День выдался пасмурным, сырым, но не дождливым. Оголенные вершины деревьев словно вонзались в низкое, мглистое небо. Пешеходные дорожки были засыпаны толстым слоем пожухлой, слабо шелестящей под ногами листвы. Скамьи с литыми чугунными ножками стояли незанятыми, блестели от влаги, редкими каплями падавшей на землю с решетчатых спинок. Дубровинский зябко поеживался, кашлял. С вечера у него неуклонно поднималась температура, он обливался потом, а к утру бросало в озноб.

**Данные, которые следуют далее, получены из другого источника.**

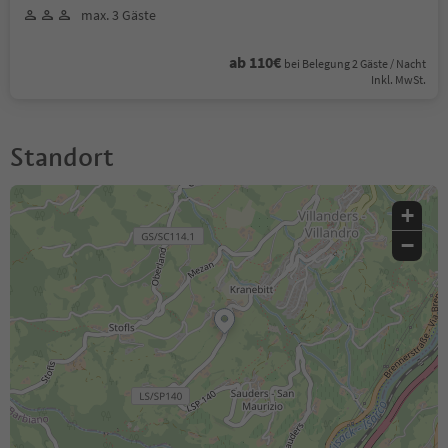
max. 3 Gäste
ab 110€
bei Belegung 2 Gäste / Nacht
Inkl. MwSt.
Standort
+
−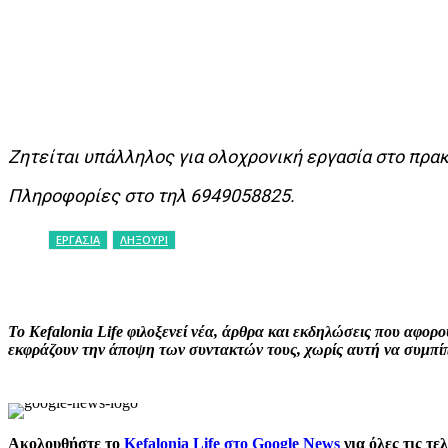
Ζητείται υπάλληλος για ολοχρονική εργασία στο πρα
Πληροφορίες στο τηλ 6949058825.
ΕΡΓΑΣΙΑ
ΛΗΞΟΥΡΙ
ΚΟΙΝΟΠΟΙΗΣΗ
Facebook
X
P
Το Kefalonia Life φιλοξενεί νέα, άρθρα και εκδηλώσεις που αφο
εκφράζουν την άποψη των συντακτών τους, χωρίς αυτή να συμπίπτ
Ακολουθήστε το
Kefalonia Life στο Google News
για όλες τις τε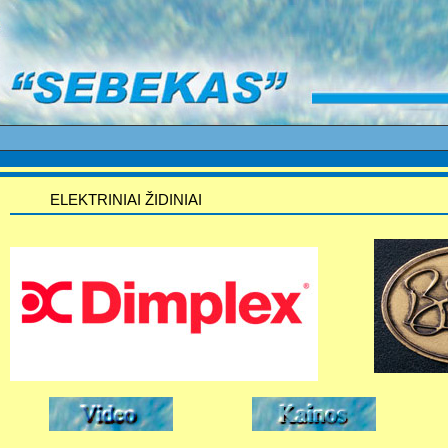
ELEKTRINIAI ŽIDINIAI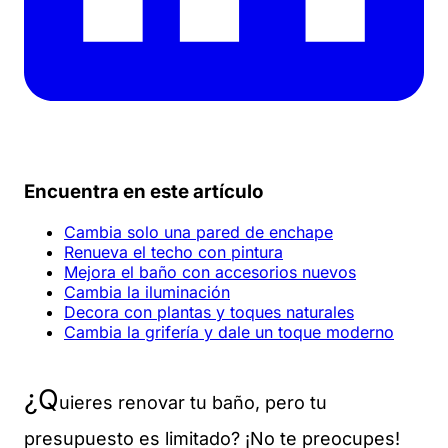
Encuentra en este artículo
Cambia solo una pared de enchape
Renueva el techo con pintura
Mejora el baño con accesorios nuevos
Cambia la iluminación
Decora con plantas y toques naturales
Cambia la grifería y dale un toque moderno
¿Q
uieres renovar tu baño, pero tu
presupuesto es limitado? ¡No te preocupes!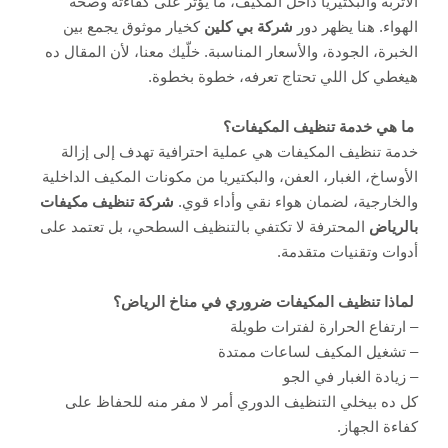
الأتربة والبكتيريا داخل المكيف، ما يؤثر على كفاءته وصحة
الهواء. هنا يظهر دور
شركة بي كلين
كخيار موثوق يجمع بين
الخبرة، الجودة، والأسعار المناسبة. خلّيك معنا، لأن المقال ده
هيغطي كل اللي تحتاج تعرفه، خطوة بخطوة.
ما هي خدمة تنظيف المكيفات؟
خدمة تنظيف المكيفات هي عملية احترافية تهدف إلى إزالة
الأوساخ، الغبار، العفن، والبكتيريا من مكونات المكيف الداخلية
والخارجية، لضمان هواء نقي وأداء قوي.
شركة تنظيف مكيفات
بالرياض
المحترفة لا تكتفي بالتنظيف السطحي، بل تعتمد على
أدوات وتقنيات متقدمة.
لماذا تنظيف المكيفات ضروري في مناخ الرياض؟
– ارتفاع الحرارة لفترات طويلة
– تشغيل المكيف لساعات ممتدة
– زيادة الغبار في الجو
كل ده بيخلي التنظيف الدوري أمر لا مفر منه للحفاظ على
كفاءة الجهاز.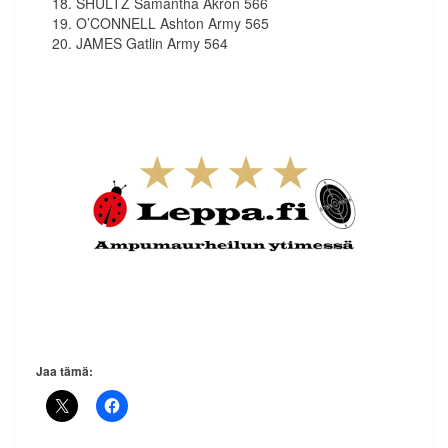
SHULTZ Samantha Akron 566
O’CONNELL Ashton Army 565
JAMES Gatlin Army 564
Jaa tämä: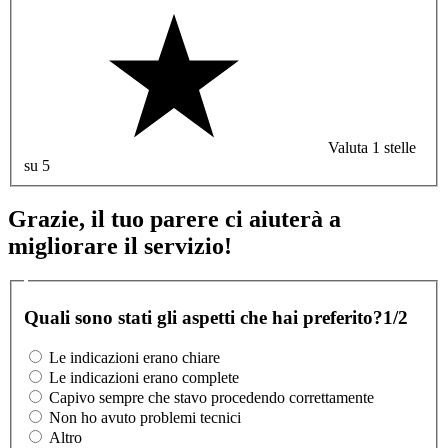
Valuta 1 stelle
su 5
Grazie, il tuo parere ci aiuterà a
migliorare il servizio!
Quali sono stati gli aspetti che hai preferito?
1/2
Le indicazioni erano chiare
Le indicazioni erano complete
Capivo sempre che stavo procedendo correttamente
Non ho avuto problemi tecnici
Altro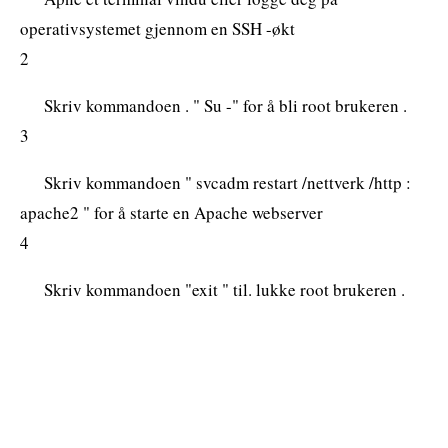
operativsystemet gjennom en SSH -økt
2
Skriv kommandoen . " Su -" for å bli root brukeren .
3
Skriv kommandoen " svcadm restart /nettverk /http :
apache2 " for å starte en Apache webserver
4
Skriv kommandoen "exit " til. lukke root brukeren .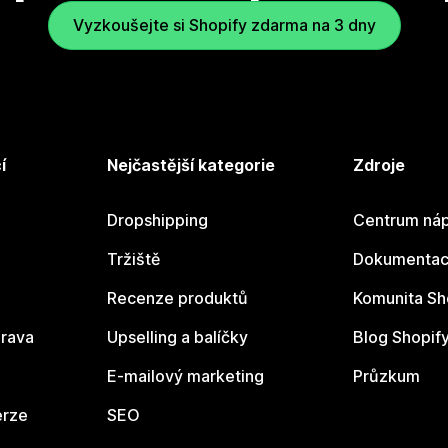
Vyzkoušejte si Shopify zdarma na 3 dny
í
Nejčastější kategorie
Zdroje
Dropshipping
Centrum náp
Tržiště
Dokumentace
Recenze produktů
Komunita Sh
rava
Upselling a balíčky
Blog Shopif
E-mailový marketing
Průzkum
erze
SEO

Торопливо прошагали по аллее две подружки-гимназистки. Захлебываясь словами в смешливой болтовне, они еще прибавили шагу. Побежали, разбрасывая ноги немного в стороны и поднимая позади себя табунки встревоженных, шевелящихся листьев. Потом цепочкой, на далеком расстоянии друг от друга, прошло несколько женщин с пустыми корзинами, должно быть, за утренними покупками в елисеевский магазин. Шмыгая пятками, сквер пересек белобородый старик, постоял у оградки, пропуская резво катящийся по рельсам трамвайный вагон, перекрестился и побрел дальше, вдоль улицы. Сырость леденила Дубровинского.

Анна с девочками появилась в дальнем конце аллеи, когда у него уже совсем исчезла надежда дождаться, увидеть их.

Таля и Верочка, взявшись за руки, шли и попеременно припрыгивали на одной ножке. Одеты они были хотя и в крепкие еще, но очень заношенные пальтишки. Дубровинский узнал: на Верочке — прежде Талино пальто, а на старшей — перекроенная и перелицованная Анина жакетка. И сама Анна выглядела так, словно несла на плечах что-то тяжелое, сутулилась и пригибалась, когда девочки обгоняли ее, а она хватала их, не позволяла далеко отбегать от себя.

Дубровинский хорошо слышал детские голоса. Верочка немного шепелявила, должно быть, выпали передние молочные зубы. Анна поглядывала в его сторону, ворошила носком ботинка опавшие листья. И это было немым знаком: ближе мы не подойдем. Она затеяла игру с детьми в считалочки. Таля показывала пальчиком поочередно то на сестренку, то на маму, то на себя, а когда считалочка заканчивалась, кто-то один, кому выпало «голить», отбегал на несколько десятков шагов и там пританцовывал. Девочки заливисто хохотали. Потом Анна подозвала их, поставила рядком, повернула спиной к себе, наклонясь, что-то им объяснила, и девочки в ногу, медленно и торжественно отбивая шаги, стали удаляться по аллее. Дубровинский понял: сейчас он может поговорить с Анной.

— Ну, как ты живешь? — враз спросили они друг друга, встретясь на быстром ходу и приостанавливаясь.